Hello reddit, I understand the title may seem a bit negative, but please hear me out. I'm just looking for some different opinions and advice.
Last month, I finally started to look for my first cat after months of consideration. I met one at a local PetSmart who I really got along with (I'll be referring to her as "the cat" to help avoid getting emotional while writing this). I applied to the rescue that was keeping her at the store and was accepted. Less than a day before picking her up, I was notified that she has a fractured tooth, and that I would actually now be her "foster with intent to adopt" and only pay part of the adoption fee until the tooth is extracted. They have already paid for the procedure, and I will finalize the adoption after it's completed.
I didn't have an issue with this situation, seeing that she should be fine after having the affected tooth pulled. I also understand issues arise with pets all the time. However, once I got her home, I was looking through her medical records and found that these dental problems were discovered weeks beforehand, and that there is gingivitis involved. I've also caught her rubbing her gums on the corners of objects (I gently pull her away or move the object when she does this). I started to get worried, so I scheduled a vet visit where the doctor said the gingivitis can be managed, but it's impossible to cure and will likely get worse with time. She also said that the gum rubbing is likely due to pain. I called the insurance company I was planning on using, and they told me I would at least not qualify for dental coverage, and possibly more restrictions would apply due to these pre-existing conditions.
Now I am just really anxious as to what decision to make. My biggest concerns are:
- How will this affect the cat? Despite only having her around for a week so far, she has adjusted so well to my place. She is such a sweet cat and I have no doubt that she will find a home. I'm just wondering if relocating her at even such an early stage will affect her mentally? There is also the (likely irrational, but reasonable) fear that she will end up somewhere she doesn't like as much.
- I am a first-time cat owner. I have not really had time to familiarize myself with "normal" cat behaviors and lifestyle. I am worried that I may miss warning signs related to these health conditions (particularly the gingivitis) she's having. Perhaps she is better off with owners who are more experienced?
- Insurance problems. I already know the gingivitis will disqualify me for dental coverage except maybe some cleaning. The agent I spoke to did not really have definitive answers since I spoke to him before my vet visit, which was yesterday. I plan on calling again tomorrow as it's Sunday today and their offices are closed. Again, I know caring for a pet's health can be unexpected and expensive. Except, I anticipated that I would at least be able to get covered before having problems arise.
- How would giving her up affect me? Is all this stress evidence that I'm not ready? I know this is impossible to answer, but I suppose I'm curious if others have gone through something similar. I absolutely love animals and only want what's best for them. If that means dropping the "with intent to adopt" part of the agreement, so be it. Although, I'm worried that I will have regrets. I'm 24 and live alone if that helps.
I spoke to the rescue this morning to keep them updated on her vet visit and to voice my concerns regarding the adoption. They said that if I do decide to give her up, I can continue to foster her until after the surgery, or until they find someone else who will foster with intent to adopt. This is a relief because the last thing I want is for her to go back to a cage in PetSmart, especially if she's in pain.
I still have nearly a month before the tooth extraction and adoption finalization. Although, they understandably want to know my decision as soon as possible so that they can find new adopters if need be. They seem put off by my reconsideration, which I understand. But ultimately, they did spring these issues on me rather unexpectedly, and did not mention the gingivitis.
Are my feelings valid here? It's like every day I feel differently about this, so my feelings are really 50/50. It's driving me a bit nuts. I understand it's generally not advised to give up a new pet, but I really just want to do what's best for the both of us. Logically, my gut is telling me that this isn't right, but every time she cuddles up to me on the couch, I feel devastated by the idea of letting her go. I know that new pet anxiety is real and will go away with time, but I also don't want a serious bond to be formed if it's not right.
I am sincerely thankful for any advice. It's seriously appreciated.

(Records from a data source)
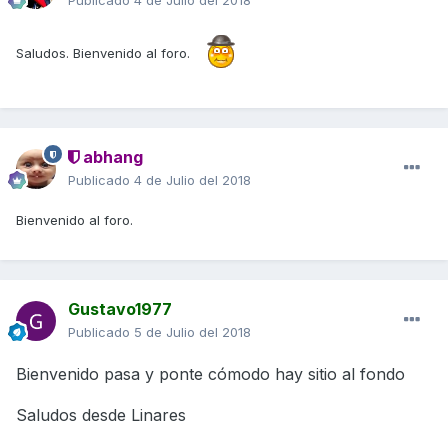
Publicado
4 de Julio del 2018
Saludos. Bienvenido al foro.
abhang
Publicado
4 de Julio del 2018
Bienvenido al foro.
Gustavo1977
Publicado
5 de Julio del 2018
Bienvenido pasa y ponte cómodo hay sitio al fondo
Saludos desde Linares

### Work request 1
Please revise the passage of the cat adoption post from "I spoke to the" to "she's in pain.", swapping "rescue" for "shelter".
### Work request 2
In the cat adoption post, what did the vet say the cat's gum rubbing is likely due to?
These records were taken from a separate source.

### Task response 1
I spoke to the shelter this morning to keep them updated on her vet visit and to voice my concerns regarding the adoption. They said that if I do decide to give her up, I can continue to foster her until after the surgery, or until they find someone else who will foster with intent to adopt. This is a relief because the last thing I want is for her to go back to a cage in PetSmart, especially if she's in pain.

### Task response 2
Pain.